To make it even more strange, consider that there were several evolutionary paths "not taken" deep in the past. The Ediacaran period has fossils which are sometimes interpreted as multicellular life forms which have left no modern descendants, presumably either dying out during snowball Earth or perhaps driven to extinction by early Cambrian creatures. Stephen Jay Gould's book "A Wonderful Life" suggests that many of the creatures found in the Burgess Shale were doomed not only to extinction, but to never have descendants (many body plans and features have no modern counterparts, for example).

enter image description here

Opabinia. It has five eyes, and the pincers on the end of the "snout" is not the mouth, but a grasping organ

If Gould's hypothesis was right, random extinctions could have changed Earth's biological history. All modern vertebrates are descended ultimately from one species of Cambrian worm, if that creature had become extinct 500 million years ago, there might not be any vertebrate creatures today.

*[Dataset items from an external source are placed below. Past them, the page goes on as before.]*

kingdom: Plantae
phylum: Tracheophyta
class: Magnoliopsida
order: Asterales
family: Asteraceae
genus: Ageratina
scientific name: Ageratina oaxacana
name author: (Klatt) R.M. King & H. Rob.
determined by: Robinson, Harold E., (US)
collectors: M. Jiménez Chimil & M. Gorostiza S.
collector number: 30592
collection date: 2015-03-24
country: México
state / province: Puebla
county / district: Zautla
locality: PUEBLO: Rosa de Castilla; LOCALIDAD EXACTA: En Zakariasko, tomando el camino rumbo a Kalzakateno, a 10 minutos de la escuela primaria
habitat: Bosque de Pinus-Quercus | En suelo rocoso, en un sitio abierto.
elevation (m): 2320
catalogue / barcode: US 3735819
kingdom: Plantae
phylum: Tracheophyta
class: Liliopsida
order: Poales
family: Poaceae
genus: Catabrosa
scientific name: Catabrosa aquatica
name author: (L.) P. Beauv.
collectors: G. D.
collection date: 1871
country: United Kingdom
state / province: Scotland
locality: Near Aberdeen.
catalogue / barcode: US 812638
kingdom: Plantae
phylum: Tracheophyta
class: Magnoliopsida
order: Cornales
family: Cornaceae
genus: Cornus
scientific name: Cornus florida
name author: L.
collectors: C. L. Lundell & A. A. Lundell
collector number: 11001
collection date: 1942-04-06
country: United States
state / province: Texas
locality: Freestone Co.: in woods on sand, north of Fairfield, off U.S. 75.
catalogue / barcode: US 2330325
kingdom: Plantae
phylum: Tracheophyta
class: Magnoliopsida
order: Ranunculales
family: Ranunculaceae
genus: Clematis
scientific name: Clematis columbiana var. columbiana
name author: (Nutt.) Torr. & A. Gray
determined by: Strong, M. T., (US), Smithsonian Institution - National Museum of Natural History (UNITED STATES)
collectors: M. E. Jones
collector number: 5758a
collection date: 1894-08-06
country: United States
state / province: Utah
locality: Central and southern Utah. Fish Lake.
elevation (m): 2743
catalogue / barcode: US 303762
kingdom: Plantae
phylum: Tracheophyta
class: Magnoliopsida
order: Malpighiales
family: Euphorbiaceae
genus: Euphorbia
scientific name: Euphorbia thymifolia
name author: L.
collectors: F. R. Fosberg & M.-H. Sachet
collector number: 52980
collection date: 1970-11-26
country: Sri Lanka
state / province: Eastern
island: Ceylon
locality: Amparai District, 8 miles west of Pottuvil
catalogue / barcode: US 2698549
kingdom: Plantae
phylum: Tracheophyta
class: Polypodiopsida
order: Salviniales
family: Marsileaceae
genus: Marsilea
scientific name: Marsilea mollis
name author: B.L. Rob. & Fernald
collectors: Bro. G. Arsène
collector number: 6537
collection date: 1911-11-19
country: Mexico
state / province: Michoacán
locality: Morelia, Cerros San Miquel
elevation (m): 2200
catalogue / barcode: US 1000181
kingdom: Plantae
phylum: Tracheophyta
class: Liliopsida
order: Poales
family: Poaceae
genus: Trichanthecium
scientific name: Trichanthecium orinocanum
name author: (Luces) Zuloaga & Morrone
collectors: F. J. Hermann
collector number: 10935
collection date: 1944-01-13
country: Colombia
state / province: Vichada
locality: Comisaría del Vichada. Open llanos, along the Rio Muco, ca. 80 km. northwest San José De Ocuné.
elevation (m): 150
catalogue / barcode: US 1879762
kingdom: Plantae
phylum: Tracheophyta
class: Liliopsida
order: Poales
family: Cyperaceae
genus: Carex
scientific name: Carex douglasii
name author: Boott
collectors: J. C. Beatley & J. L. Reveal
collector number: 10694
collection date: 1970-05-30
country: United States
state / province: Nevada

enter image description here

Our esteemed ancestor

So since so many factors are in play, the odds of anything even remotely resembling Earth life will be very small. There will be some convergent evolution, if a creature swims then for hydrodynamic reasons it will resemble a fish, but could have a radically different lifestyle. How you deal with this is up to you as the writer, but taking the lay way out and having cows with three horns or six legged horses is a cop out.



The same aliens that placed life here on Earth placed the same life on other worlds. Because these aliens were not that advanced in the life sciences, they couldn't do much more than place their planet's life forms, with minor changes (like what we can do now with genetic engineering).

However, their large advances in the physical sciences led to them experimenting a lot with the impact of life on planets (with their experiments running for billions of years), until some catastrophe wiped their civilization out entirely, leaving no trace behind unless someone stumbles upon the ruins of the civilization, which would be entirely by chance as their dead ruins would not be something easy to find in the vastness of space.